What you have to do: The full listing is to be transcribed exactly, with each picture left out.

────────

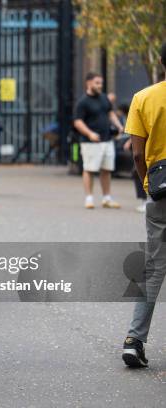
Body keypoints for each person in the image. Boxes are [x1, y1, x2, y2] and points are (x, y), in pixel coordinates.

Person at [121, 42, 166, 368]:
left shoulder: (144, 98)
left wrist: (148, 184)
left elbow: (137, 154)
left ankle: (134, 340)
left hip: (161, 190)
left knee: (153, 268)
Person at [73, 72, 124, 209]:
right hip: (90, 142)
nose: (100, 85)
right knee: (89, 169)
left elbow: (110, 113)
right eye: (97, 83)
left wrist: (119, 126)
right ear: (88, 83)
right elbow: (78, 122)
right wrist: (89, 134)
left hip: (107, 139)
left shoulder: (104, 98)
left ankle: (106, 198)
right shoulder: (82, 102)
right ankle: (89, 198)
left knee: (106, 169)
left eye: (101, 83)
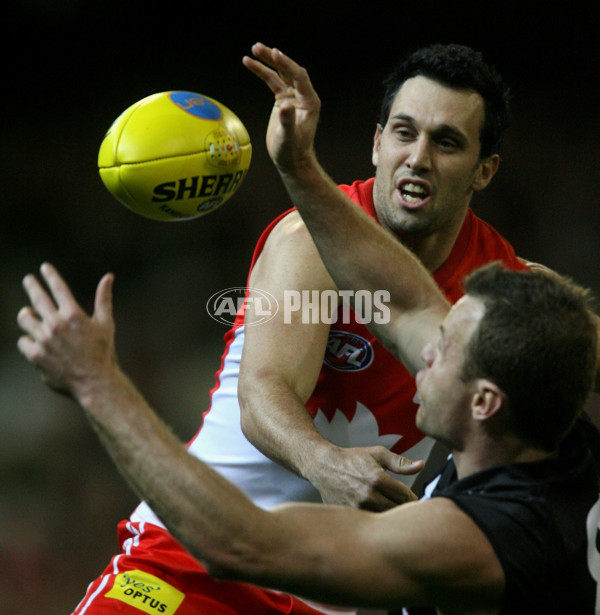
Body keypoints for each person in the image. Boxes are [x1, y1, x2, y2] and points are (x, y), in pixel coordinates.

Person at [16, 45, 600, 611]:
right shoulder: (306, 245)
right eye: (403, 132)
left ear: (484, 170)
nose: (418, 157)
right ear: (376, 144)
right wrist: (324, 463)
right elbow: (264, 387)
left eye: (446, 142)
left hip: (347, 582)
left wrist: (96, 382)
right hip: (197, 554)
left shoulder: (507, 306)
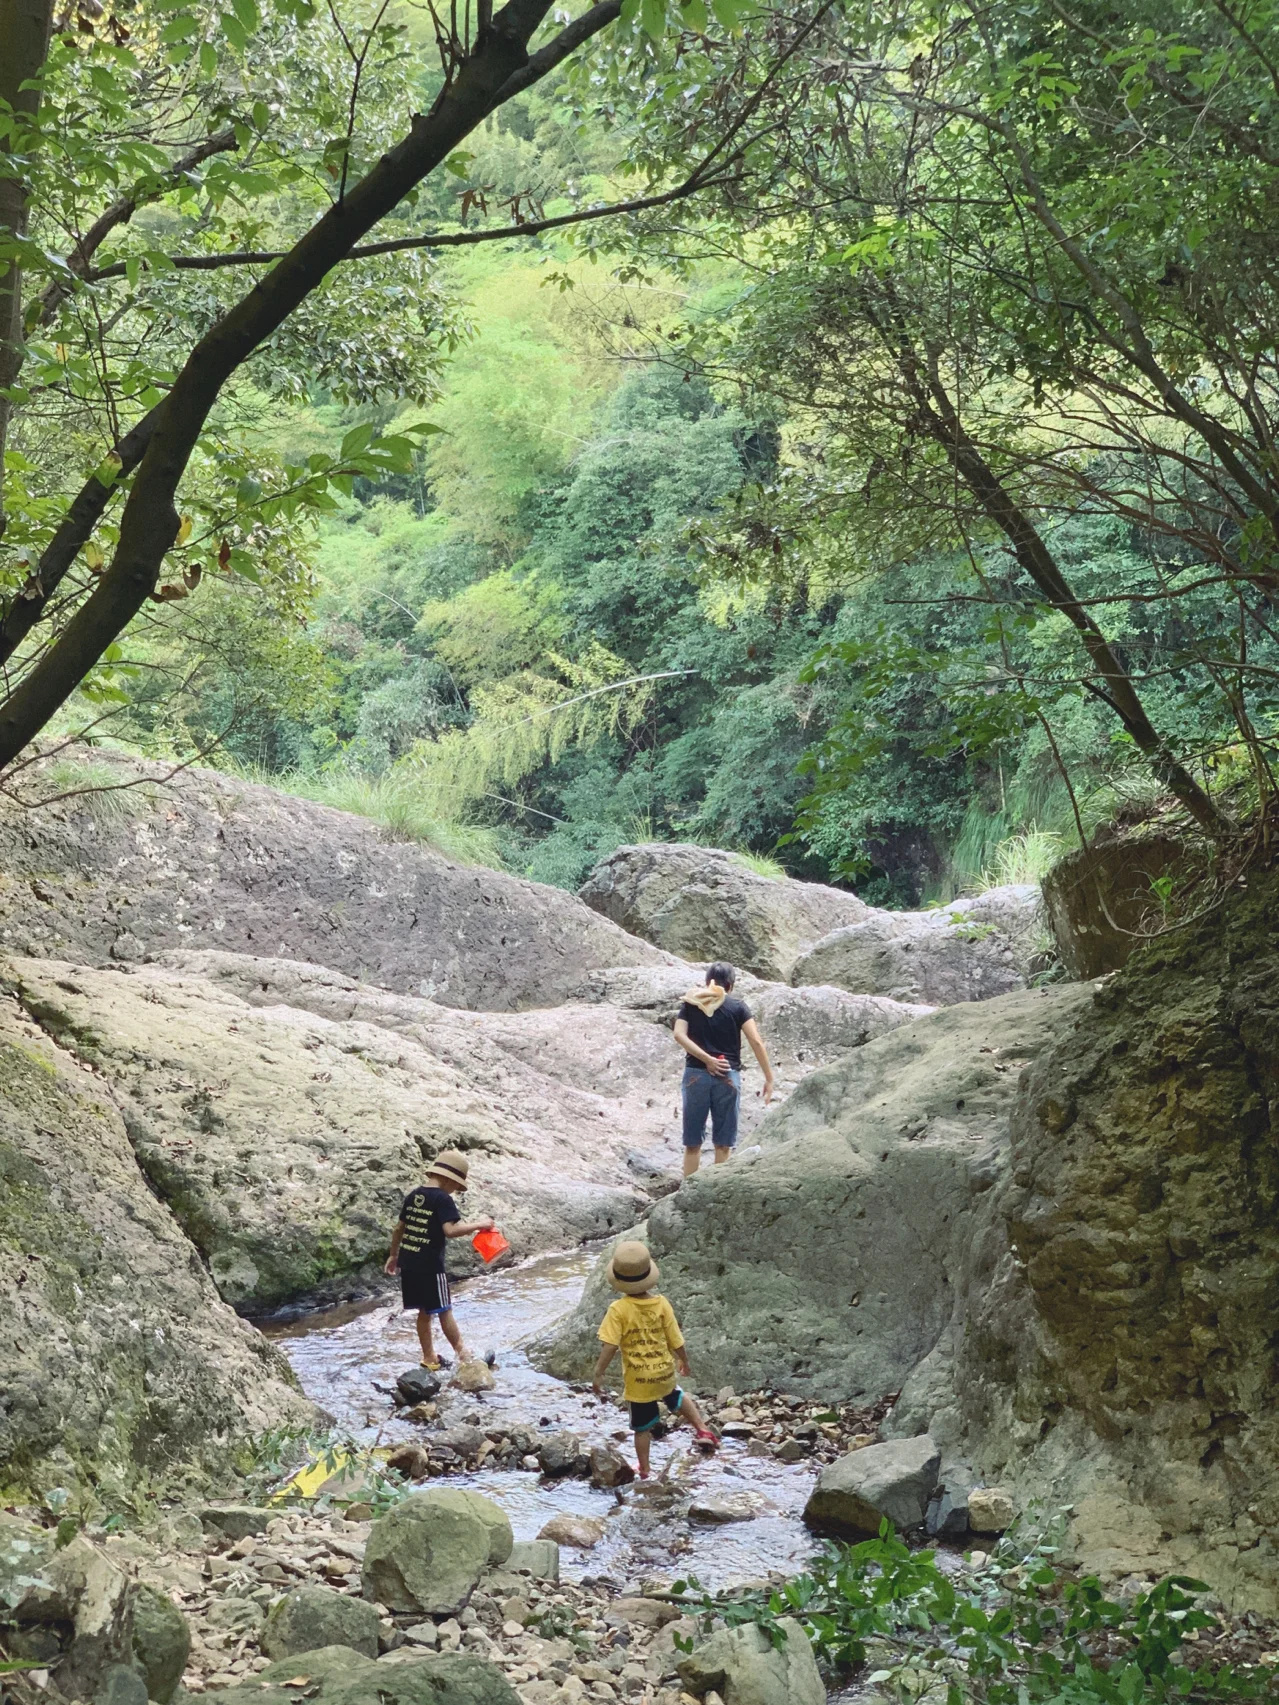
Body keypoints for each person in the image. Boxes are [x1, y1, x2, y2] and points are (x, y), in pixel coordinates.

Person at [591, 1240, 719, 1478]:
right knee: (677, 1396)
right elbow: (676, 1340)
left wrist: (599, 1373)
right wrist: (684, 1361)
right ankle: (703, 1430)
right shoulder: (661, 1304)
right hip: (663, 1371)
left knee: (642, 1429)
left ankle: (646, 1470)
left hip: (639, 1381)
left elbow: (609, 1345)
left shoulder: (618, 1310)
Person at [383, 1149, 494, 1371]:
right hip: (430, 1266)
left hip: (409, 1263)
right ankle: (464, 1354)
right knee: (444, 1309)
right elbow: (450, 1230)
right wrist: (480, 1225)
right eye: (455, 1186)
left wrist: (393, 1255)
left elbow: (399, 1228)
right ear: (447, 1179)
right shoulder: (442, 1199)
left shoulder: (414, 1195)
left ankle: (429, 1358)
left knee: (424, 1312)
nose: (454, 1191)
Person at [673, 960, 775, 1177]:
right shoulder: (738, 1007)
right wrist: (769, 1077)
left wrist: (705, 1059)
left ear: (707, 982)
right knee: (723, 1144)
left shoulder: (691, 1004)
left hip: (695, 1076)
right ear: (731, 985)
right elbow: (756, 1041)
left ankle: (687, 1195)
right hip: (727, 1076)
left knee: (692, 1143)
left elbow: (679, 1034)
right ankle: (716, 1193)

────────

Written answer:
Body keypoints for each person in the image. Boxes are [x1, y1, x2, y2] and points are (x, y), in pixel coordinates.

Person at [121, 42, 166, 368]:
left shoulder: (144, 98)
left wrist: (148, 184)
left elbow: (137, 154)
left ankle: (134, 340)
left hip: (161, 190)
left knee: (153, 268)
Person at [73, 72, 124, 209]:
right hip: (90, 142)
nose: (100, 85)
right knee: (89, 169)
left elbow: (110, 113)
right eye: (97, 83)
left wrist: (119, 126)
right ear: (88, 83)
right elbow: (78, 122)
right wrist: (89, 134)
left hip: (107, 139)
left shoulder: (104, 98)
left ankle: (106, 198)
right shoulder: (82, 102)
right ankle: (89, 198)
left knee: (106, 169)
left eye: (101, 83)
Body keypoints for each person in the image. Boxes are [x1, y1, x2, y2] and points are (x, y), in pixel coordinates.

Person at [16, 45, 600, 611]:
right shoulder: (306, 245)
right eye: (403, 132)
left ear: (484, 170)
nose: (418, 157)
right ear: (376, 144)
right wrist: (324, 463)
right elbow: (264, 387)
left eye: (446, 142)
left hip: (347, 582)
left wrist: (96, 382)
right hip: (197, 554)
left shoulder: (507, 306)
Body keypoints for each person in the image. Boxes are [x1, y1, x2, y2] and points are (x, y), in pixel coordinates.

Person at [591, 1240, 719, 1478]:
right knee: (677, 1396)
right elbow: (676, 1340)
left wrist: (599, 1373)
right wrist: (684, 1361)
right ankle: (703, 1430)
right shoulder: (661, 1304)
right hip: (663, 1371)
left knee: (642, 1429)
left ankle: (646, 1470)
left hip: (639, 1381)
left elbow: (609, 1345)
left shoulder: (618, 1310)
Person at [383, 1149, 494, 1371]:
right hip: (430, 1266)
left hip: (409, 1263)
right ankle: (464, 1354)
right knee: (444, 1309)
right elbow: (450, 1230)
right wrist: (480, 1225)
right eye: (455, 1186)
left wrist: (393, 1255)
left elbow: (399, 1228)
right ear: (447, 1179)
right shoulder: (442, 1199)
left shoulder: (414, 1195)
left ankle: (429, 1358)
left knee: (424, 1312)
nose: (454, 1191)
Person at [673, 960, 775, 1177]:
right shoulder: (738, 1007)
right wrist: (769, 1077)
left wrist: (705, 1059)
left ear: (707, 982)
right knee: (723, 1144)
left shoulder: (691, 1004)
left hip: (695, 1076)
right ear: (731, 985)
right elbow: (756, 1041)
left ankle: (687, 1195)
right hip: (727, 1076)
left knee: (692, 1143)
left elbow: (679, 1034)
right ankle: (716, 1193)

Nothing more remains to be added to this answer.